At least 681 youth were homeless in Metro Vancouver in April.
That number was found during the first-ever count of homeless people aged 13 to 24 in the region. The Youth Homelessness Count, released Thursday, was conducted by the BC Non-Profit Housing Association on behalf of Metro Vancouver (regional district).
The count used a different methodology than the general homeless counts conducted every three years. Rather than have volunteers fan out across Lower Mainland cities, counters surveyed young people at youth centres, high schools and shelters, as well as collecting statistics from service providers.
This approach allowed the team to find a more accurate number, “because we know that youth are often part of a hidden population,” said Lorraine Copas, chair of the Metro Vancouver Homelessness Partnering Strategy community advisory board.
The majority of respondents (74 per cent) were couch surfing or staying in a shelter, transition home, detox centre or recovery house.
Most of the 681 youths were living in one of three Metro Vancouver areas: Vancouver (349), Surrey (106) or the North Shore (64). But Copas said there is likely more of an undercount in cities, such as Burnaby, where there are fewer service providers able to connect with homeless youth.
New Westminster: 33
The 2016 census found only two per cent of people in Vancouver identified as First Nations, Inuit or Metis, but 42 per cent of homeless youth are Indigenous, according to the report.
“The count shows that Indigenous people continue to be disproportionately affected by homelessness,” said Joanne Mill, executive director of the Fraser Region Aboriginal Friendship Centre Association, in a press release. “We’re starting to get a clearer picture of the unique struggles facing young people.”
Mills said the count “is a step in the right direction to figuring out how we can tackle homelessness across the region.”
Youth who identified as lesbian, gay, transgender, queer or two-spirit accounted for 26 per cent of those counted.
Copas said there are a myriad of situations that lead to a young person finding themselves without a stable home, but family breakdowns and youth aging out of care are very prevalent among the population surveyed.
More than half of the youth said “family breakdown” led to their homelessness.
Most surveyed said they had been in the foster care system at some point.
The report recommended raising the age at which youth age out of care (currently 19).
“In a traditional family, many families would still have their kids staying at home at age 19, 20, 21, 22 – they would be fully supported,” Copas said. “And so what is it about a youth in the foster care system that’s ready for full independence at age 19? And what’s that look like in a market where there is no housing, where you can’t produce a landlord reference, where the rents are so high?
“It’s a vicious cycle.”
Copas said there has been no indication the provincial government will raise the age.
“I think there’s awareness, but there hasn’t been movement,” she said.

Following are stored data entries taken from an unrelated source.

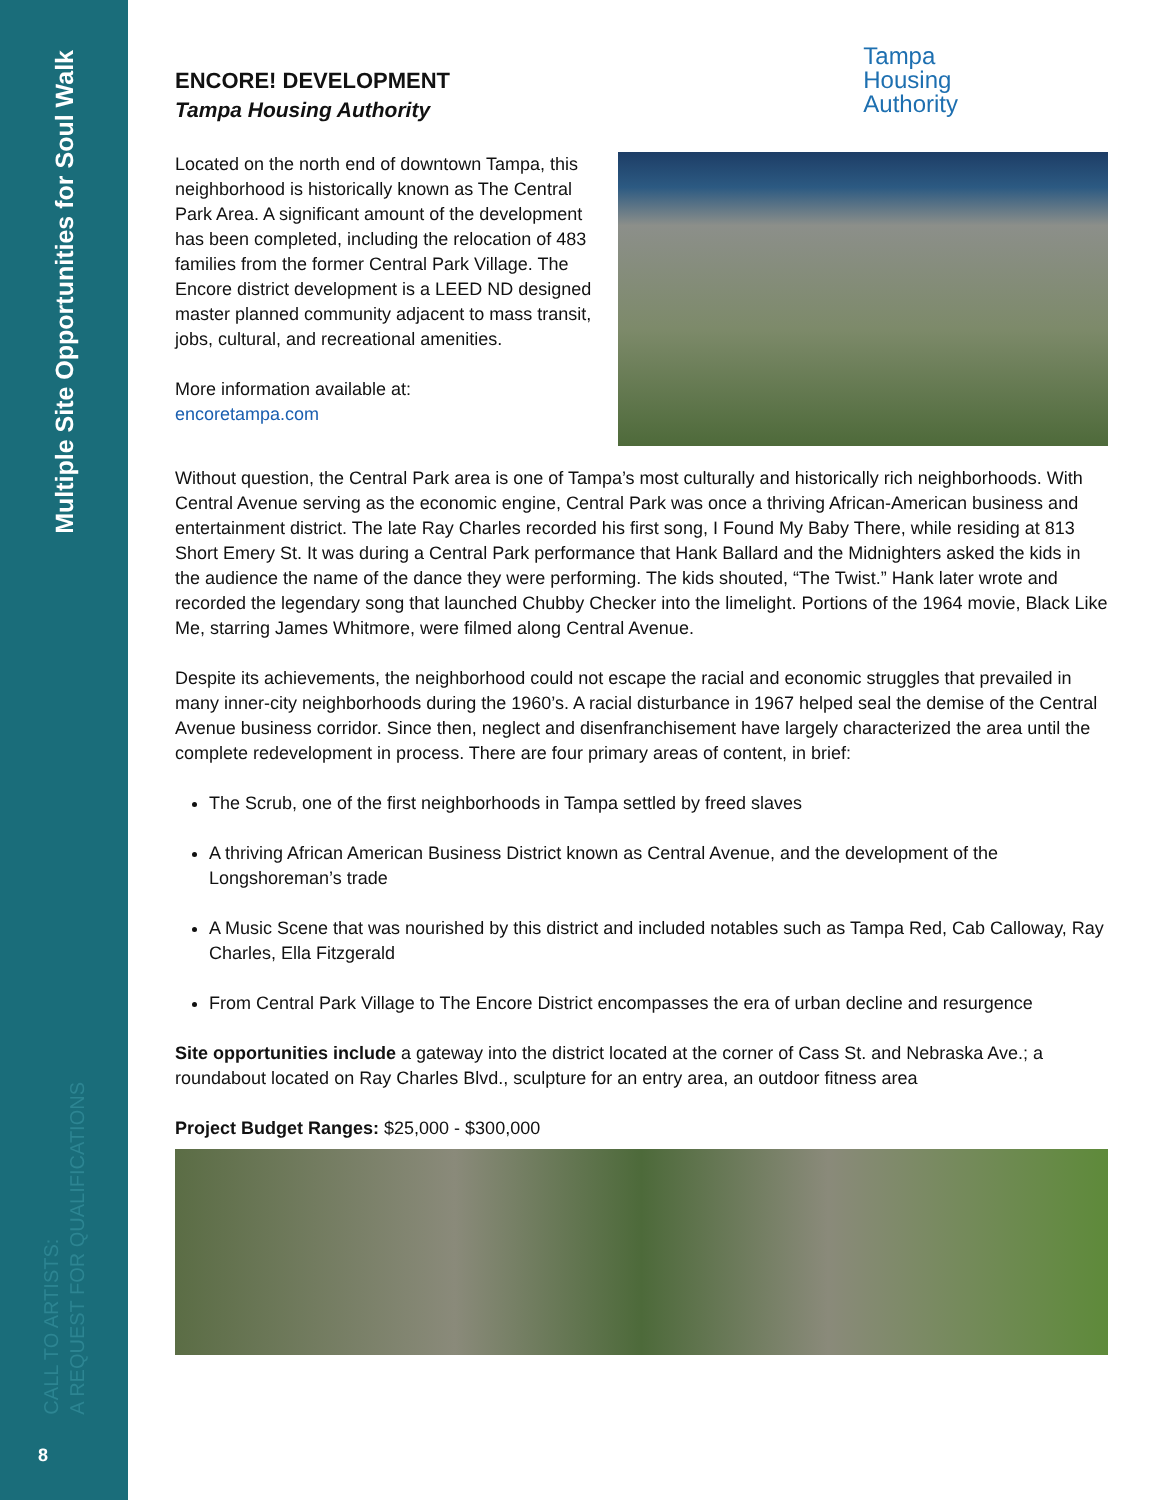Multiple Site Opportunities for Soul Walk
CALL TO ARTISTS:
A REQUEST FOR QUALIFICATIONS
8
ENCORE! DEVELOPMENT
Tampa Housing Authority
Tampa
Housing
Authority
Located on the north end of downtown Tampa, this neighborhood is historically known as The Central Park Area. A significant amount of the development has been completed, including the relocation of 483 families from the former Central Park Village. The Encore district development is a LEED ND designed master planned community adjacent to mass transit, jobs, cultural, and recreational amenities.
More information available at:
encoretampa.com
Without question, the Central Park area is one of Tampa’s most culturally and historically rich neighborhoods. With Central Avenue serving as the economic engine, Central Park was once a thriving African-American business and entertainment district. The late Ray Charles recorded his first song, I Found My Baby There, while residing at 813 Short Emery St. It was during a Central Park performance that Hank Ballard and the Midnighters asked the kids in the audience the name of the dance they were performing. The kids shouted, “The Twist.” Hank later wrote and recorded the legendary song that launched Chubby Checker into the limelight. Portions of the 1964 movie, Black Like Me, starring James Whitmore, were filmed along Central Avenue.
Despite its achievements, the neighborhood could not escape the racial and economic struggles that prevailed in many inner-city neighborhoods during the 1960’s. A racial disturbance in 1967 helped seal the demise of the Central Avenue business corridor. Since then, neglect and disenfranchisement have largely characterized the area until the complete redevelopment in process. There are four primary areas of content, in brief:
The Scrub, one of the first neighborhoods in Tampa settled by freed slaves
A thriving African American Business District known as Central Avenue, and the development of the Longshoreman’s trade
A Music Scene that was nourished by this district and included notables such as Tampa Red, Cab Calloway, Ray Charles, Ella Fitzgerald
From Central Park Village to The Encore District encompasses the era of urban decline and resurgence
Site opportunities include a gateway into the district located at the corner of Cass St. and Nebraska Ave.; a roundabout located on Ray Charles Blvd., sculpture for an entry area, an outdoor fitness area
Project Budget Ranges: $25,000 - $300,000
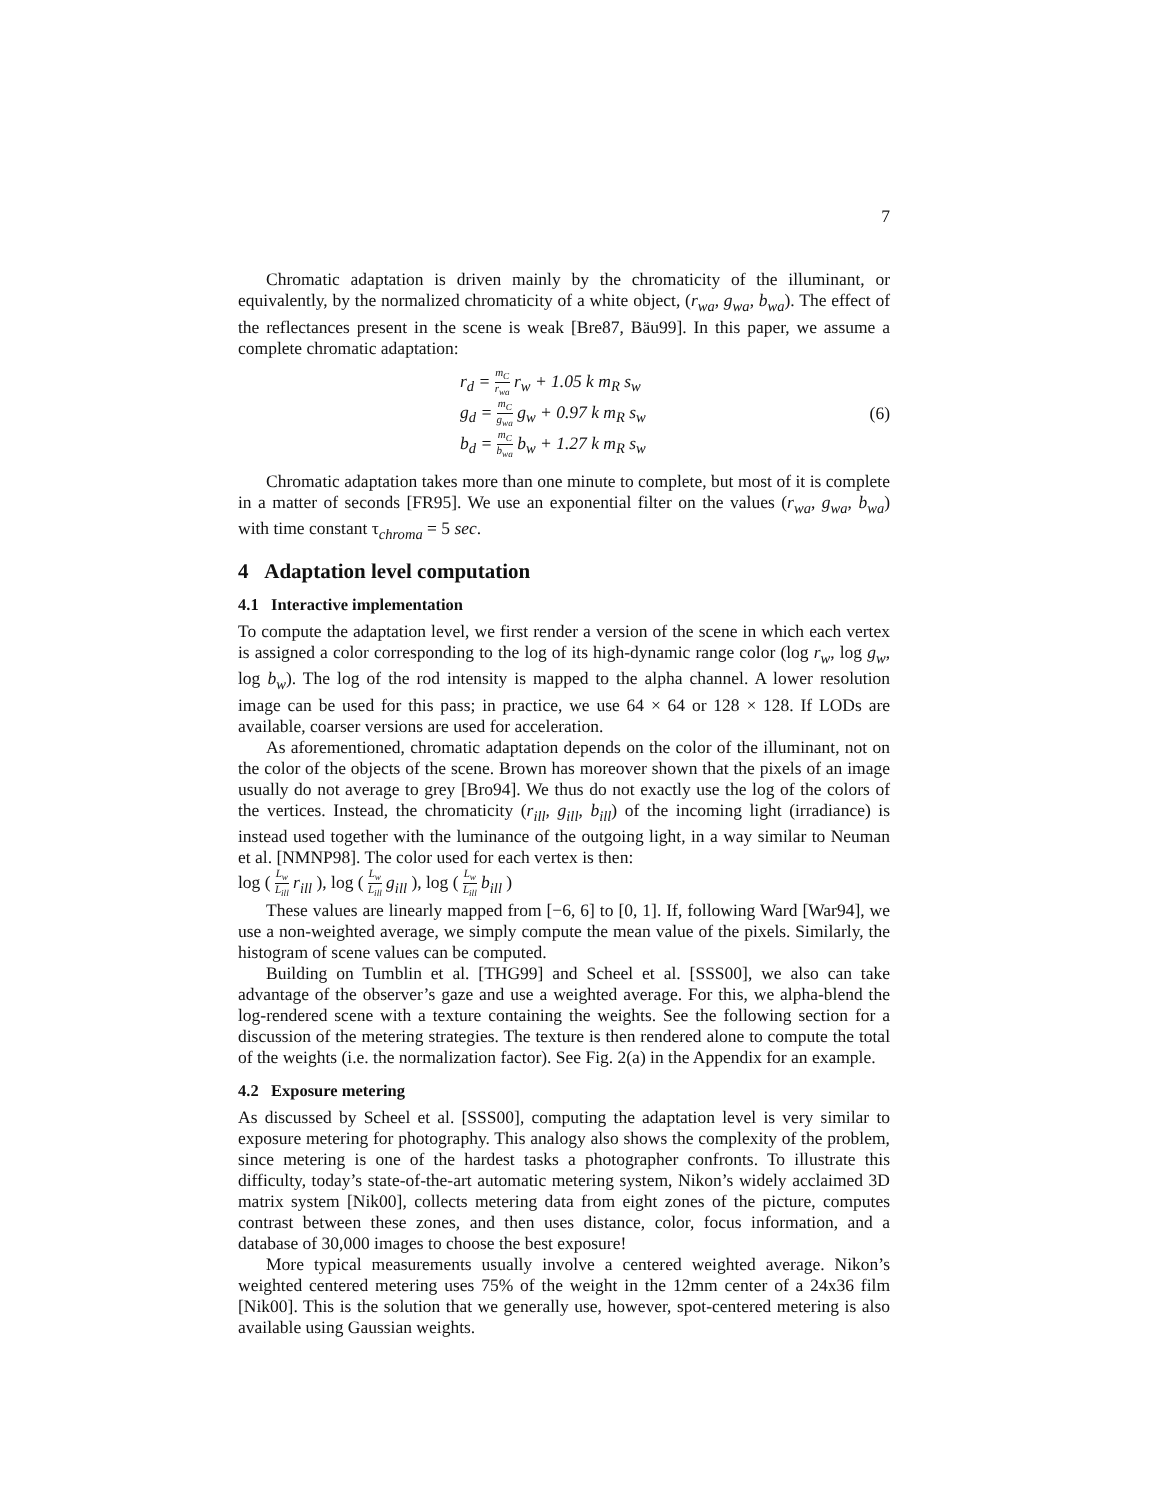7
Chromatic adaptation is driven mainly by the chromaticity of the illuminant, or equivalently, by the normalized chromaticity of a white object, (r<sub>wa</sub>, g<sub>wa</sub>, b<sub>wa</sub>). The effect of the reflectances present in the scene is weak [Bre87, Bäu99]. In this paper, we assume a complete chromatic adaptation:
r<sub>d</sub> = m<sub>C</sub> r<sub>wa</sub> r<sub>w</sub> + 1.05 k m<sub>R</sub> s<sub>w</sub>
g<sub>d</sub> = m<sub>C</sub> g<sub>wa</sub> g<sub>w</sub> + 0.97 k m<sub>R</sub> s<sub>w</sub>
b<sub>d</sub> = m<sub>C</sub> b<sub>wa</sub> b<sub>w</sub> + 1.27 k m<sub>R</sub> s<sub>w</sub>
(6)
Chromatic adaptation takes more than one minute to complete, but most of it is complete in a matter of seconds [FR95]. We use an exponential filter on the values (r<sub>wa</sub>, g<sub>wa</sub>, b<sub>wa</sub>) with time constant τ<sub>chroma</sub> = 5 sec.
4 Adaptation level computation
4.1 Interactive implementation
To compute the adaptation level, we first render a version of the scene in which each vertex is assigned a color corresponding to the log of its high-dynamic range color (log r<sub>w</sub>, log g<sub>w</sub>, log b<sub>w</sub>). The log of the rod intensity is mapped to the alpha channel. A lower resolution image can be used for this pass; in practice, we use 64 × 64 or 128 × 128. If LODs are available, coarser versions are used for acceleration.
As aforementioned, chromatic adaptation depends on the color of the illuminant, not on the color of the objects of the scene. Brown has moreover shown that the pixels of an image usually do not average to grey [Bro94]. We thus do not exactly use the log of the colors of the vertices. Instead, the chromaticity (r<sub>ill</sub>, g<sub>ill</sub>, b<sub>ill</sub>) of the incoming light (irradiance) is instead used together with the luminance of the outgoing light, in a way similar to Neuman et al. [NMNP98]. The color used for each vertex is then:
log ( L<sub>w</sub> L<sub>ill</sub> r<sub>ill</sub> ), log ( L<sub>w</sub> L<sub>ill</sub> g<sub>ill</sub> ), log ( L<sub>w</sub> L<sub>ill</sub> b<sub>ill</sub> )
These values are linearly mapped from [−6, 6] to [0, 1]. If, following Ward [War94], we use a non-weighted average, we simply compute the mean value of the pixels. Similarly, the histogram of scene values can be computed.
Building on Tumblin et al. [THG99] and Scheel et al. [SSS00], we also can take advantage of the observer’s gaze and use a weighted average. For this, we alpha-blend the log-rendered scene with a texture containing the weights. See the following section for a discussion of the metering strategies. The texture is then rendered alone to compute the total of the weights (i.e. the normalization factor). See Fig. 2(a) in the Appendix for an example.
4.2 Exposure metering
As discussed by Scheel et al. [SSS00], computing the adaptation level is very similar to exposure metering for photography. This analogy also shows the complexity of the problem, since metering is one of the hardest tasks a photographer confronts. To illustrate this difficulty, today’s state-of-the-art automatic metering system, Nikon’s widely acclaimed 3D matrix system [Nik00], collects metering data from eight zones of the picture, computes contrast between these zones, and then uses distance, color, focus information, and a database of 30,000 images to choose the best exposure!
More typical measurements usually involve a centered weighted average. Nikon’s weighted centered metering uses 75% of the weight in the 12mm center of a 24x36 film [Nik00]. This is the solution that we generally use, however, spot-centered metering is also available using Gaussian weights.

Copas also highlighted the fact that nearly one in five youth in the survey said they were employed at the time. She said this is an important reminder that “they’re doing the best that they can with what they’ve been given and I think, as a society, part of our role is to help any youth realize their full potential.”
“Once you hear that people have a full-time or part-time job and they’re doing their best but they still can’t get in, you start to realize that is a true sign of system failure because some things aren’t working.”